Many groups have become political; and, with that, self-righteous. Those with conservative-leaning administrators began to berate the Liberals, and those with liberal-leaning administrators began to berate the Tories. What do you get by insulting a group with opinions different from yours? I don’t see critical thinking in making examples of others as foolish or stupid, especially on something belief-based like politics. If we base our thinking on something that can be proven (for or against), what good is the point of attacking the person who made the false statement (ad hominem)? Shouldn’t critical thinkers try to educate, inform and demystify disinformation? I know it might seem like I’m blaming the admins and that’s probably unfair. They are not necessarily the ones causing these problems, but they are making them easier. In many of these groups’ posts, discussion threads follow that make it easier to troll the opinions of anyone who might be in the minority within that group (not in terms of race or creed, but rather their ideas and perspectives. ) and regular readers of this blog will know how I Think About Trolls. It is not critical thinking. As I said, I left and abandoned a large majority of these groups. But, when I clicked on “no longer follow” or “leave the group”, the strangest feeling came over me.
I felt like I was letting the “critical side” go, as if I might miss an important article or miss an opportunity to facilitate someone’s thinking. I felt guilty. I felt like a fraud. Then I decided to give it a week – if there was anything of value posted in any of these groups, I would stick around. If this is not the case, I would go all the way to “unsubscribe”. Even when I wasn’t online, I thought about it – critically. If what they report demeans me – whether it’s sensationalizing how bad decision-making in the world is or just presenting biased information (acknowledging that irony is important), then what’s the point of following. these messages?
I realized that the feelings of guilt and potential scam stemmed from this idea that I was sort of turning my back on science, evidence-based research, and critical thinking. But I am not; if anything, I nurture it more by refraining from pop culture versions of each. “Doing your part” has nothing to do with reading messages from these groups. Doing your part is reading genuine, peer-reviewed research articles. Doing your part is educating the people who want and value education. Doing your part is putting what you preach into practice. My abandonment of a bunch of debunkers is not going to affect the beliefs of Flat Earth people about the shape of the planet or the views of climate change deniers on global warming. On the contrary, these social media groups could drive greater divisions between parties on particular topics, rather than promoting open discourse and education.
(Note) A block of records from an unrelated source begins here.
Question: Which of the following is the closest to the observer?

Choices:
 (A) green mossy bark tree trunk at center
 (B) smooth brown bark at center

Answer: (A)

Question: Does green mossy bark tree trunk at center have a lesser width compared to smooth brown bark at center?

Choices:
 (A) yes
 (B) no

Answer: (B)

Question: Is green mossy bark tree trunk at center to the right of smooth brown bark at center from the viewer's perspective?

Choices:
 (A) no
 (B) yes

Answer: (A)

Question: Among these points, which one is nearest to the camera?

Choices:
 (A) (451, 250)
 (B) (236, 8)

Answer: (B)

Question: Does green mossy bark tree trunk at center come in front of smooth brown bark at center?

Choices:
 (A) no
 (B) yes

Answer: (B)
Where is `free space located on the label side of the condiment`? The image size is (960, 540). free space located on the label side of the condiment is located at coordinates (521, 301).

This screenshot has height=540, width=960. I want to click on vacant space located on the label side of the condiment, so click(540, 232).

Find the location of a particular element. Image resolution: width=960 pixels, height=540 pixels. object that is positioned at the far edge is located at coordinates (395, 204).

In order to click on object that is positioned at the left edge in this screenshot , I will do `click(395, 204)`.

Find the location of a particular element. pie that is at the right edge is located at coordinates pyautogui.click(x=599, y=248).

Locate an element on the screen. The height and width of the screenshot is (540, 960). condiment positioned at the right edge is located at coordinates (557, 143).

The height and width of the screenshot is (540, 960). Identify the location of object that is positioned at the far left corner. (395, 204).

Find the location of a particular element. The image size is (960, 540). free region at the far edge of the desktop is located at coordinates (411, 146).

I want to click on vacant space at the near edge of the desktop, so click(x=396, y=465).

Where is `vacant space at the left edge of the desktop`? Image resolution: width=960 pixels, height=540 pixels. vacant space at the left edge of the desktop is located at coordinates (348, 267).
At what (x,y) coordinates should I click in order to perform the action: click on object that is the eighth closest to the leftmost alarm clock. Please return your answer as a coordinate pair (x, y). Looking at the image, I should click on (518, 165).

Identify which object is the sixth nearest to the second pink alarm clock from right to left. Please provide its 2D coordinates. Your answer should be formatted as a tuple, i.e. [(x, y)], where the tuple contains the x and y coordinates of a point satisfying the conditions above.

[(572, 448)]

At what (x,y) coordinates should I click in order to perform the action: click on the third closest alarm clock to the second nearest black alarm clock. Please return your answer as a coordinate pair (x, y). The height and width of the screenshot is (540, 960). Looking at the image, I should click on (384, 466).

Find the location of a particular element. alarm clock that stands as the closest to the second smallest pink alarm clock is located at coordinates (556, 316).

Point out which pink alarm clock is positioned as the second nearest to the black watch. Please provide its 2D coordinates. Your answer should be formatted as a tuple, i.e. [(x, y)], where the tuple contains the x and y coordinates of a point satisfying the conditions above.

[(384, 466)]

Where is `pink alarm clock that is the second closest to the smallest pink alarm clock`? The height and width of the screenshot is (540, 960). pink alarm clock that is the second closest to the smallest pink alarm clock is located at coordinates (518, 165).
Where is this taking us? What is the lesson to be learned? Perhaps this is just another case that illustrates how personal values and prejudices can get in the way of everyday life. My value in science, research, and critical thinking led me to engage an online echo chamber to such an extent that its production may have negatively affected my mood and sensationalized my take on the society. That may be fair in some ways, but that’s up to objective assessments to determine, not what an online “community” tells me.
Of course, I am biased, everyone is; when we value something, it tilts our perspective to favor concepts that uphold our values. But with that, we need to recognize the potential for these biases to impact our behaviors, both online and in the “real world,” so that we can disengage from things that could potentially hold us back. I still enjoy science, research, and critical thinking as much as ever, no longer following newsfeed articles about them doesn’t diminish that value in any way, but I needed some time to see it.
For those of you who have had similar online experiences, thinking about the way I am describing can be a useful exercise to engage in; and so, my suggestion is that we should take stock of our values, our actions in light of those values, the results of those actions and the critical thinking about them. Such an exercise could have a beneficial effect on the way you engage your day-to-day thinking and engagement online.